子どものころにあこがれたロボットを自分たちの手で形にした。バイクのような乗り物に変身できる二足歩行型で、岐阜高専(本巣市)のロボット研究会が約4カ月かけて完成させた。21日に東京の両国国技館で開かれる「全国高専ロボコン」で全国デビューする。
「子どものころにテレビで見たカーレンジャーみたいな変身ロボットを作りたかったんです」。リーダーの春見光揮(こうき)さん(4年)は、熱っぽく語る。今年のロボコンは、全国の約120チームから選ばれた25体のロボットが7.5メートルのコースを往復して速さを競う。往路は人間のように歩き、復路は人が乗った乗り物をロボットが運ぶルールだ。
春見さんのチームは、折り返し地点でロボットと二輪車が合体し、バイクのような姿になってゴールをめざす。「変身型」は珍しく、予選の東海北陸地区大会では、このアイデアも高く評価された。
名前は「Accel(アクセル)」。アルミ製で体長140センチ、体重25キロ。人間のようななめらかな動きに近づけようと、ひざや足首などの両足の関節部分に計12個のモーターをつけ、複雑な動きを可能にした。歩行の速さは時速1キロでやや遅めだが、「技術力には自信がある」という。500点ほどのパーツをすべて手作りした。
大会に出場するため、5月にチームを結成。研究会の4年生11人と2年生3人で、まずは設計図づくりに取り組んだ。ホンダの人間型ロボット「ASIMO(アシモ)」などの動きをビデオで繰り返し観察したという。

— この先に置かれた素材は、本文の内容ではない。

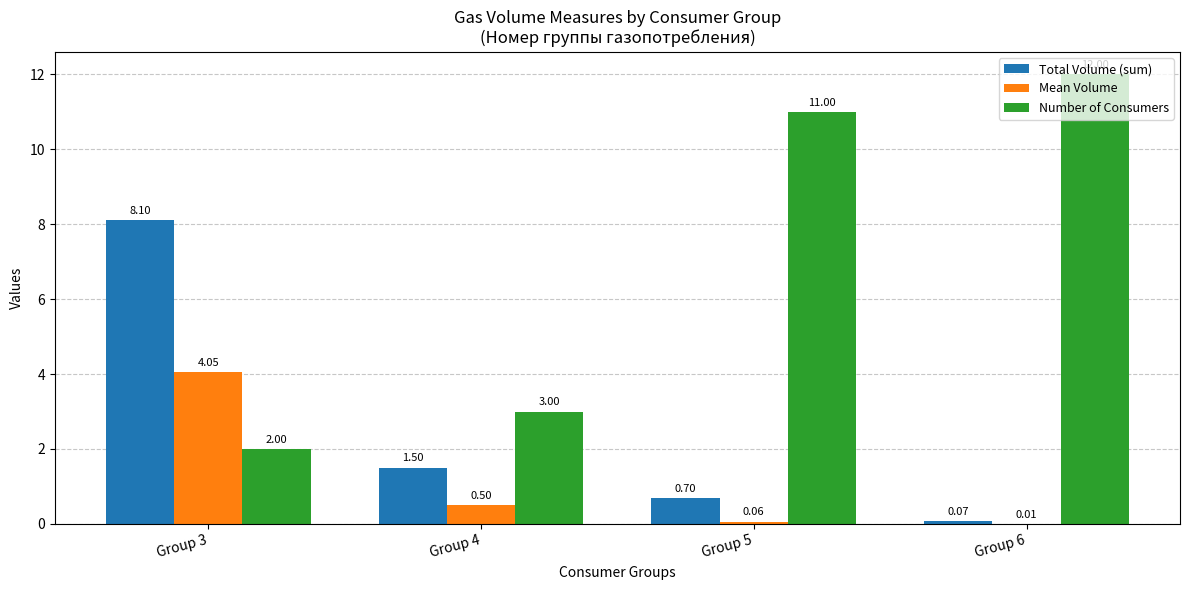

At which category is the sum across all series the highest?

Group 3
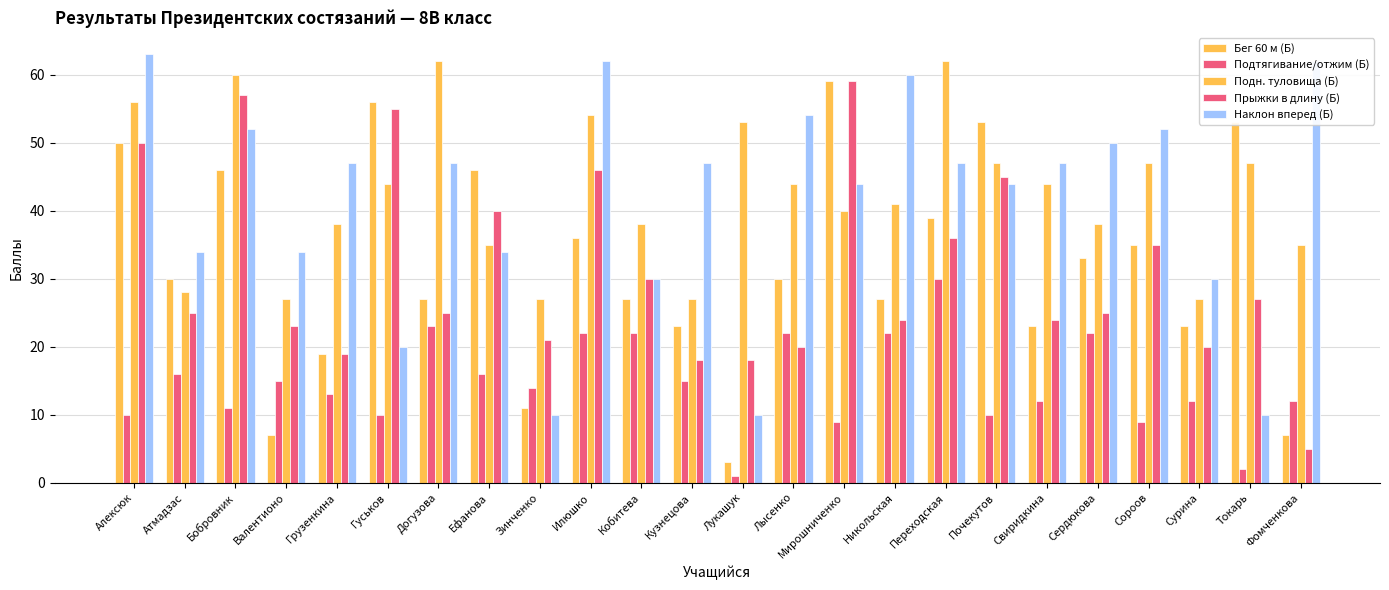

How many bars are there in each group?

5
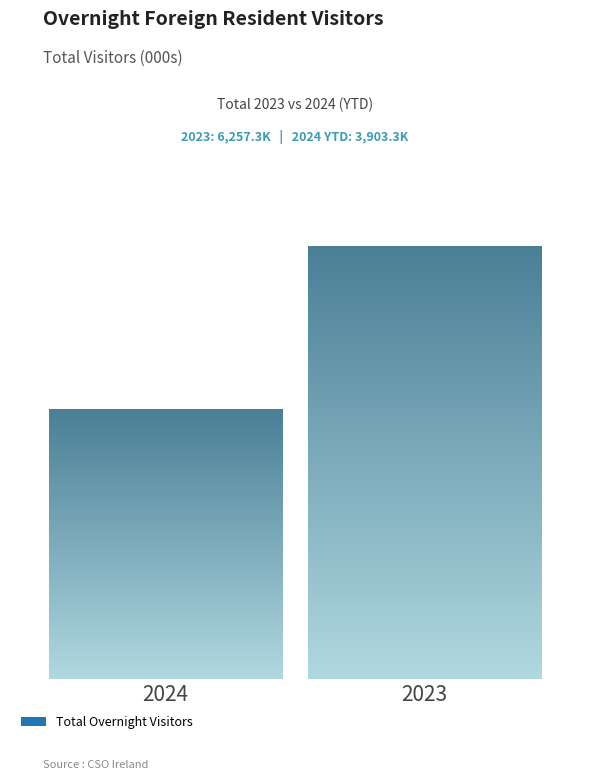

Reading right to left, transcribe all the data shown in this chart.

6257.3	3903.3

「製作は失敗の繰り返しだった」。二足歩行はバランスを取るのが難しい。体が大きく揺れてなかなか前に進まなかった。最初は160センチあった体長を20センチ小さくし、足の裏に衝撃を吸収するバネをつけて解決した。
毎日、午後4時半から部室にこもった。ロボットが転倒するなど、失敗すれば一から作り直しだ。カップめんをすすりながら徹夜したこともあった。7.5メートルの歩行テストは2千回以上。操縦担当の野村真成(なおき)さん(4年)は「試行錯誤している時が面白かった」と振り返る。
4台目でやっと完成した「アクセル」。仰向けにして足の部分を二輪車と接続する。背中の部分にある、二つのおおぎ型の足を交互に動かして前進する仕組みだ。